The post How to Optimize Industrial Evaporators first appeared on the ISA Interchange blog site.
The following technical discussion is part of an occasional series showcasing the ISA Mentor Program, authored by Greg McMillan, industry consultant, author of numerous process control books, 2010 ISA Life Achievement Award recipient and retired Senior Fellow from Solutia Inc. (now Eastman Chemical). Greg will be posting questions and responses from the ISA Mentor Program, with contributions from program participants.
Luis Navas
Luis Navas is an ISA Certified Automation Professional and electronic engineer with more than 11 years of experience in process control systems, industrial instrumentation and safety instrumented systems. Luis’ questions on evaporator control are important to improve evaporator concentration control and minimize steam consumption
Which criteria should I follow to define the final control strategy with model predictive control (MPC) in an existing PID strategy? Only one MPC for all existing PIDs? Or may be 1MPC + 1PID or 1MPC + 2 PIDs? What are the criteria to make the correct decision? What is the step by step procedure to deploy the advanced control in the real process in the safest way? Which are your hints, tips, advice and experiences regarding MPC implementations?
PID control of a double-effect evaporator
In general you try to include all of the controlled variables (CV), manipulated variables (MV), disturbance variables (DC), and constraint variables (QC) in the same MPC unless the equipment are not related, there is a great difference in time horizons or there is a cascade control opportunity like we see with Kiln MPC control where a slower MPC with more important controlled variables send setpoints to a secondary MPC for faster controlled variables. For your evaporator control, this does not appear to be the case.

JOB 1:
Transcribe the listing from the line containing "class: Magnoliopsida" through the end of the listing, including both ends.

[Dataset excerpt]

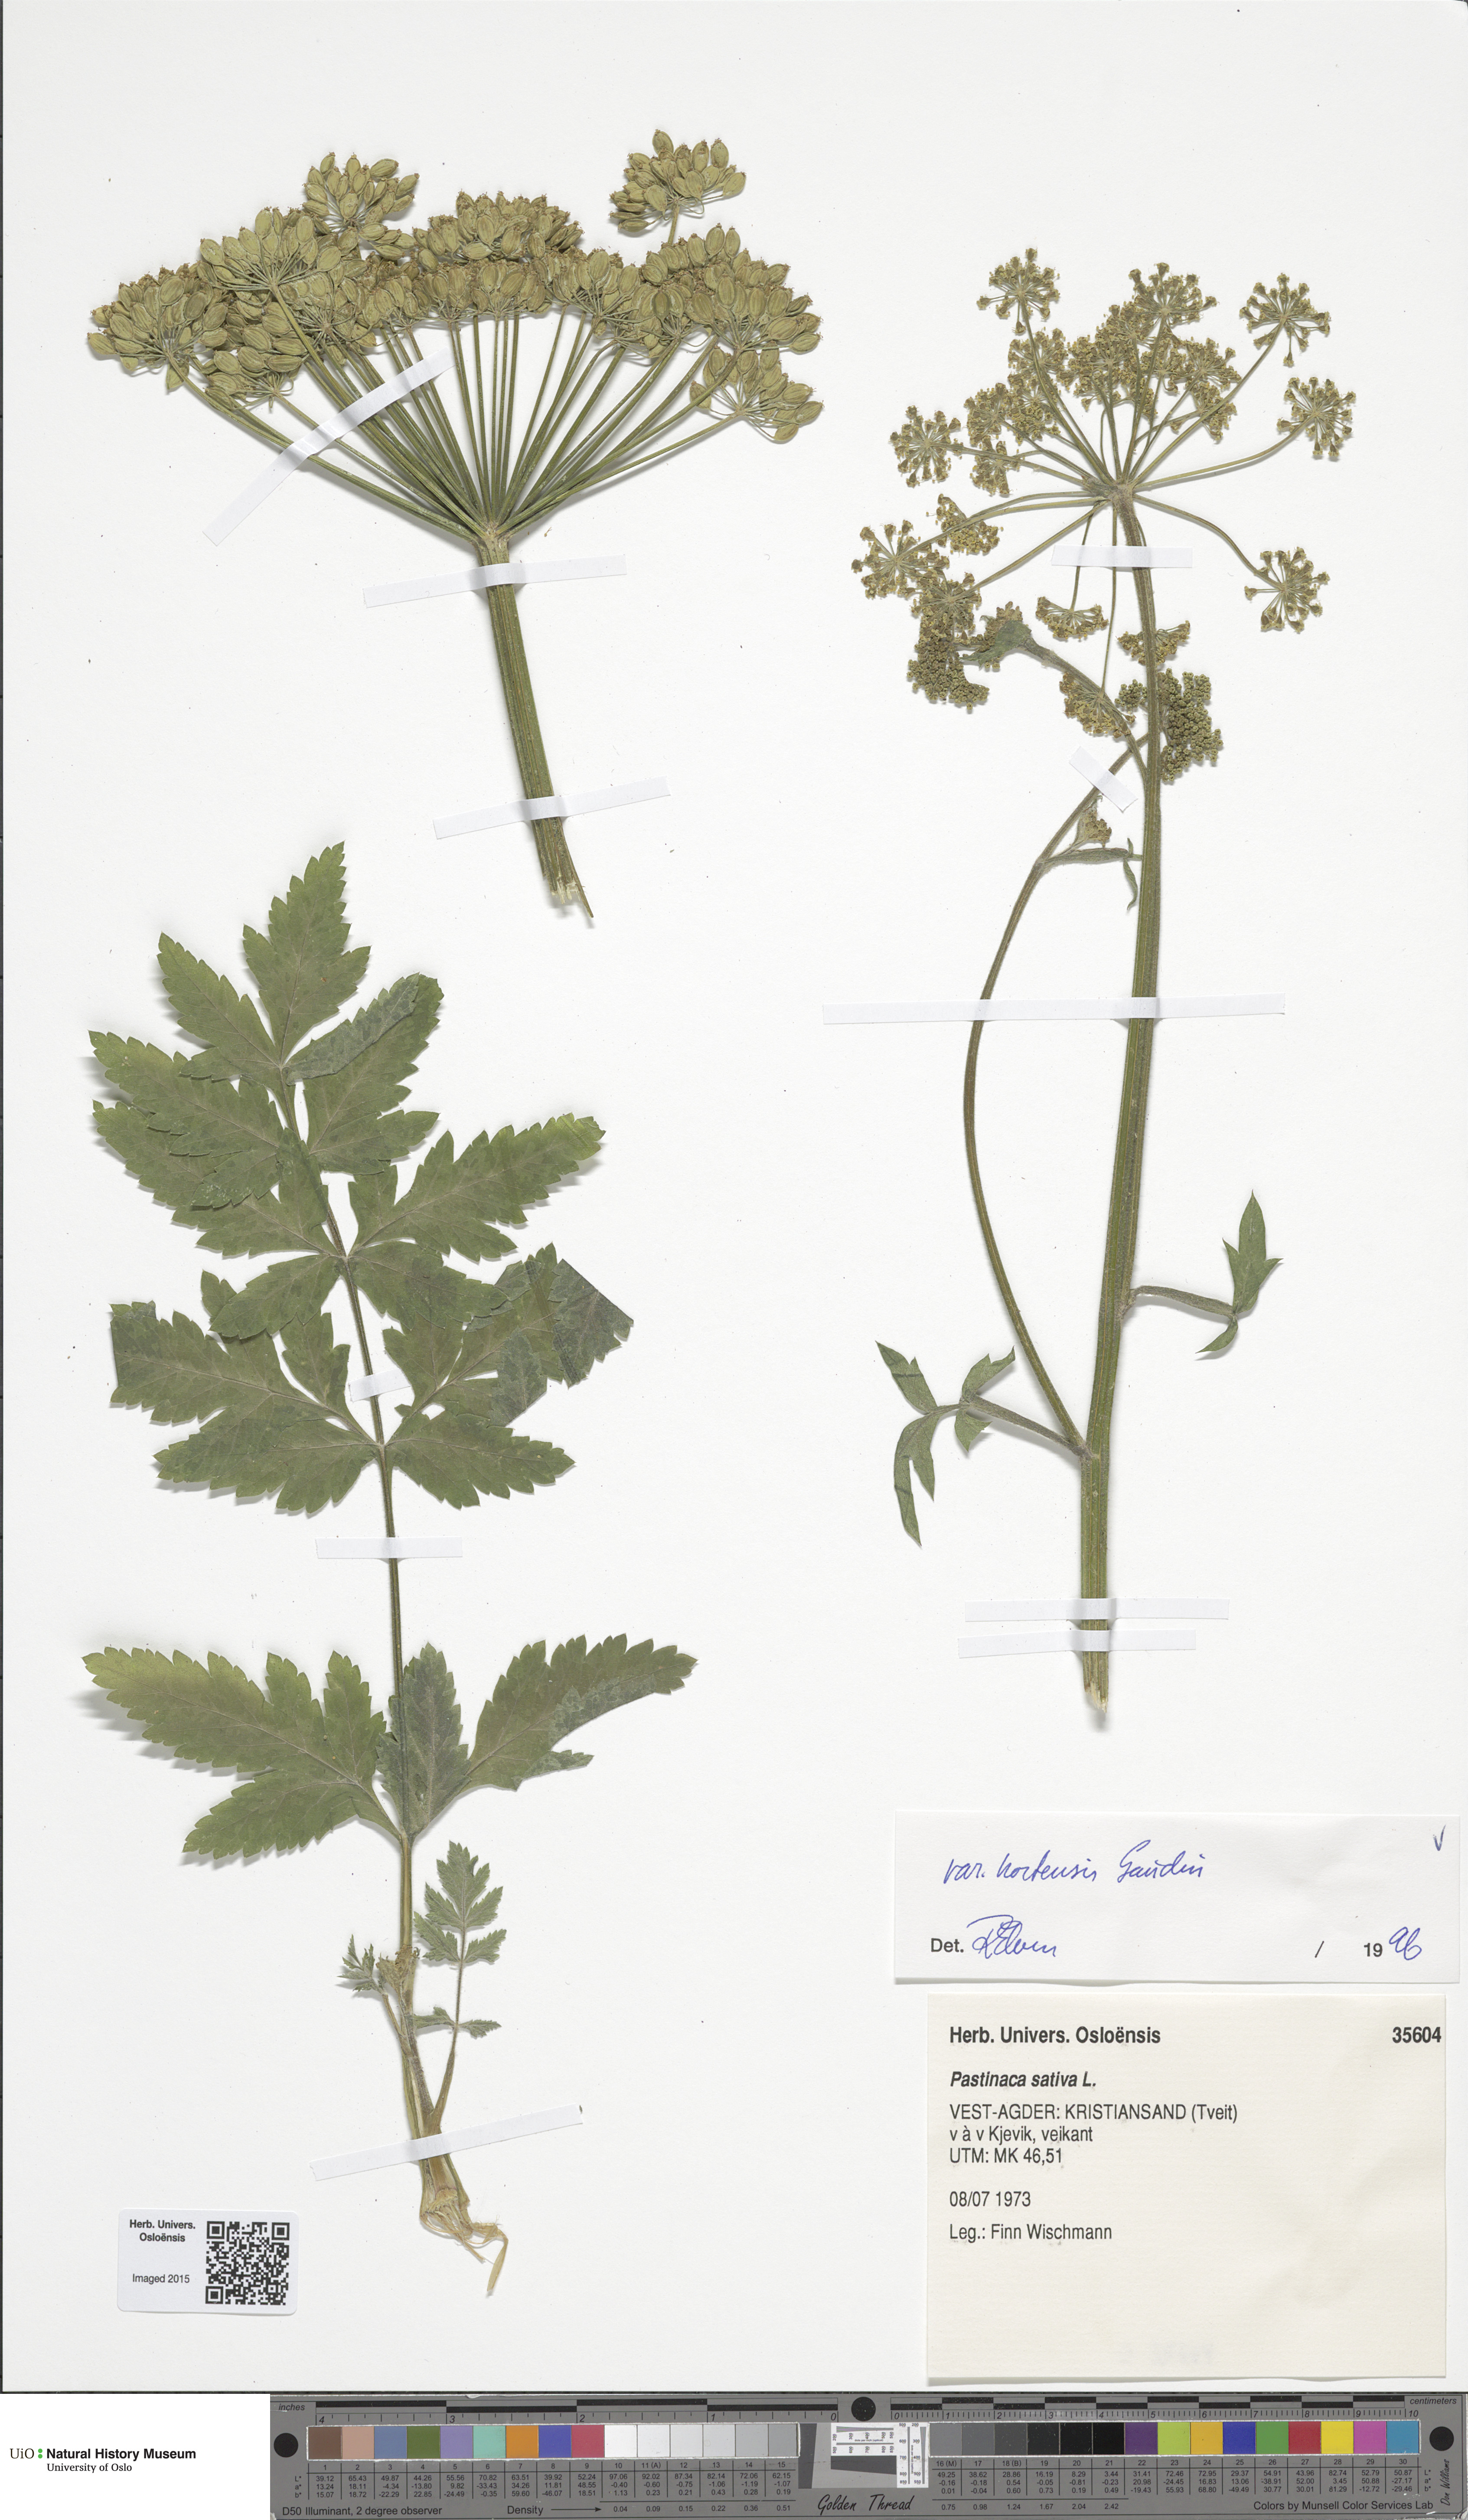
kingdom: Plantae
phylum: Tracheophyta
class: Magnoliopsida
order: Apiales
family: Apiaceae
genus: Pastinaca
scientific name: Pastinaca sativa
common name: Wild parsnip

JOB 2:
In the post on optimizing industrial evaporators, how many years of experience does Luis Navas have?

FINAL ANSWER 1:
class: Magnoliopsida
order: Apiales
family: Apiaceae
genus: Pastinaca
scientific name: Pastinaca sativa
common name: Wild parsnip

FINAL ANSWER 2:
More than 11 years.